Coordinator of Swarthmore’s Peace and Conflict Studies Program Lee Smithey, who is also an assistant professor of sociology, focuses his research on conflict in Northern Ireland. He says: “The Northern Ireland Semester provides an opportunity for students to explore a region that’s in transition. The cease-fires have held for 14 years now, so violent political conflict is fairly well behind them, but Northern Ireland is still very segregated—for example, in terms of primary and secondary education.”
The location of the program, in Derry/Londonderry, enables the students to experience the environment of segregation first-hand. No strict convention exists, but Protestants with loyalist/unionist backgrounds often refer to the city as Londonderry, conjuring up British connections; Republicans and Catholic nationalists, by contrast, tend to call it Derry. For the sake of political correctness, it is often called Derry/Londonderry.
Although Chano and Weeks each took two courses at the University of Ulster and attended additional lectures organized by Crossan, their placements in community organizations were the focus of their activities in Northern Ireland.
Chano worked with the Verbal Arts Centre, an educational charity group that sponsors a variety of programs, all centered on providing Northern Ireland communities with a safe place and space to “tell your story.” She assisted with the Centre’s community relations programs for young children from segregated schools, aimed at confronting the differences among and between Catholics/Nationalist/Republicans and Protestant/Unionists/Loyalists and encouraging children to interact, work together, and learn from each other. She has been designing a new community relations curriculum whose pilot program has been very successful, she says. “As someone with a growing interest in education, it has been an incredibly rewarding and challenging experience. Absolutely great craic!” She explains that craic means “good-natured Irish fun.”

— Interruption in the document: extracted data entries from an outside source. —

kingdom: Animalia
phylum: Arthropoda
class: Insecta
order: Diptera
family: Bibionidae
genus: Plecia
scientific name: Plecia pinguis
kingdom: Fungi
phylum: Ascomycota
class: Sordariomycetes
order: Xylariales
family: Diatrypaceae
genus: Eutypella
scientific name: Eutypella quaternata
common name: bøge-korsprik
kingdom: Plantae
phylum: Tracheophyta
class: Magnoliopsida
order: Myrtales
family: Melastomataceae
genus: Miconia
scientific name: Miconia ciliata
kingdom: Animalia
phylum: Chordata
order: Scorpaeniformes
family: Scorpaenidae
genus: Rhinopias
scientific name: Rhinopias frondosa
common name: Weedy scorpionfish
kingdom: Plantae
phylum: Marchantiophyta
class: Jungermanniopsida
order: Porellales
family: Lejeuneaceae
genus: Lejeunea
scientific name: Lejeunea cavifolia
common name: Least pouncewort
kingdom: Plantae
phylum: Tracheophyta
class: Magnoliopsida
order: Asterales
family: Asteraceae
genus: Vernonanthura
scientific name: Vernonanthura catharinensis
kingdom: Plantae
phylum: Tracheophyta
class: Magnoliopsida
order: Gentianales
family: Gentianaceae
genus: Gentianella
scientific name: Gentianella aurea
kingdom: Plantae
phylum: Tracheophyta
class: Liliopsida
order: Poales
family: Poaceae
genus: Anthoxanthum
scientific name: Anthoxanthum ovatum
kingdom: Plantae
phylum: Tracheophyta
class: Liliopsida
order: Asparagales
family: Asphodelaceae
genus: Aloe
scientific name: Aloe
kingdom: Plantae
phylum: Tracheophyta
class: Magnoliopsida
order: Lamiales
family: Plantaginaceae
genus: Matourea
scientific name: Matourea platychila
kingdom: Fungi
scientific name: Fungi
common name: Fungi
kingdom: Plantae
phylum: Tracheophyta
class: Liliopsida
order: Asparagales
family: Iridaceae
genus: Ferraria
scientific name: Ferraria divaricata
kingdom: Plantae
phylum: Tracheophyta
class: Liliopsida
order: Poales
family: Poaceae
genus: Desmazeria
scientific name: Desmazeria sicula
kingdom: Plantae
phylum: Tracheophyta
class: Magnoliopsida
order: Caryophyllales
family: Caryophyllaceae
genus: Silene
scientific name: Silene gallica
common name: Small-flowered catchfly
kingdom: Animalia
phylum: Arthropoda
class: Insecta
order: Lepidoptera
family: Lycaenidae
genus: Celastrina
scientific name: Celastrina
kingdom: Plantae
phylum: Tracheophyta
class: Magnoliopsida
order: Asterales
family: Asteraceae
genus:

Weeks worked with the Holywell Trust, an organization seeking to foster peace-building through healing, understanding, and cooperation. He undertook, among other activities, a project on immigrants in Derry: “The immigration population, especially from Eastern Europe, has greatly increased with the introduction of expanded European Union working provisions. Some groups of immigrants have expressed difficulties living in Northern Irish society.” Weeks was delighted when a local community worker offered to help him organize focus groups and interviews. “It’s amazing how open he was to my research plan,” Weeks says.
“From a Peace and Conflict Studies perspective, it’s interesting to be participating in the transition process, where a lot of the legacies of the Troubles have to be dealt with and yet, it’s a kind of model of conflict transformation,” Smithey says.